820 Pages on John Irving’s Penis
And Other Horrors
by John Irving
(Random House) $27.95
Now I'm going to tell you how to write a Best-Selling and Critically Acclaimed Novel by John Irving: take one oddly passive main character who lacks one or both parents, insert some sort of an incestuous relationship, have the main character learn how to wrestle, include a lot of weird asides and accidents and leaps of faith, then build to a bullshit ending that is so Spiritually Satisfying that you could adapt it for Hollywood without changing a word. Irving's new novel, Until I Find You, follows this formula to the letter, but it does have one (and only one) difference that makes it of note to those who follow the pop-lit magazines: Irving has spoken of his sexual abuse, at the tender age of 11, at the hands of an older woman. He also discovered that his biological father, who he never met, is dead, and was not a bad man like his mother said.
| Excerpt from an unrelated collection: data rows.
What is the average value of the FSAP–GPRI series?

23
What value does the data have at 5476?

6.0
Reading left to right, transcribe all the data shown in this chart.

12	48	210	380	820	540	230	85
Irving's response to all this, at the age of 63, is to release a book that seems to be entirely about his penis's history and the treachery of women. The main character, Jack Burns, whose name implies pitiless wanking with no Vaseline, is dazzlingly gorgeous. Jack's mother, a tattoo artist, drags young Jack across Europe in search of his errant father, an aspiring organist named William. They meet any number of quirky supporting characters, among them a man who saves Jack's life (who is only referred to as the Littlest Soldier), then abandon their search for William because it's time for Jack to enroll in school. Since Jack's mother wants to protect him from becoming a heartless womanizer like his old man, Jack gets enrolled in an almost-all-women's school.
Naturally, since Jack is so heart-breakingly attractive, the girls at the school, especially his best friend, Emma, become irrationally absorbed in seeing his penis:
"...'Have a wet dream for me, little guy,' Emma said to Jack's penis..."
"...'Show me what the little guy knows, baby cakes.'..."
"...'That little guy is like a coming attraction, honey pie.'..."
"...Emma was engaged in one of her periodic checks on the progress of his penis, which seemed to render her melancholic..."
And on and on and on, until Jack learns self-defense and gets molested by his Portuguese kickboxing coach, Mrs. Machado. She renames Jack's schlong (because Irving is a master of dialect) "Meester Penis." We are treated to sentiments like: "...Jack's penis rose to the occasion with the stiffening determination of a war hero."
Enough. Emma grows up to be a popular novelist, Jack grows up to be an actor. After two very long death scenes, one set to Bob Dylan lyrics, Jack finds out that his mother lied to him. His father was actually a good guy! And he's still alive! So Jack retakes the trip that swallows the first quarter of this book, finding out all the ways that his mother lied to him—for instance, the Littlest Soldier turns out to be a young boy, and Jack's mother had sex with him, but Jack didn't want to remember it that way because that would mean that his mother was a molester like that Filthy Portuguese Kickboxer. Also, in the beginning of the book, they weren't chasing his father, but rather William was chasing them and Jack's mother (the heartless bitch!) finally made an improbable and illegal deal stipulating that William could never see Jack in person. In the end, Jack meets William, who's crazy, but in that loveable, Robin Williams sort of way, and all of Jack's friends, UNBEKNOWNST TO HIM, were sending Dad pictures and letters about his Lost Son's Progress Through Life. And that's the end.
Are you kidding me? This New York Times bestseller is an Edsel of a book that runs on bad writing and themes that Irving has beaten to death with a mallet since 1978. Molestation, of course, is horrible and not to be mocked, but to use molestation as a selling point for a mind-bendingly bad novel that's composed of a series of coincidences and frippery—that ought to be a crime. The fact that Irving's writing is third-rate and workmanlike at best, that he couldn't write a beautiful sentence if he hand-copied it out of David Copperfield, is beside the point. Irving is writing his private pain into the reading public's pain. People who love fiction need to stop enabling this mysteriously popular hack.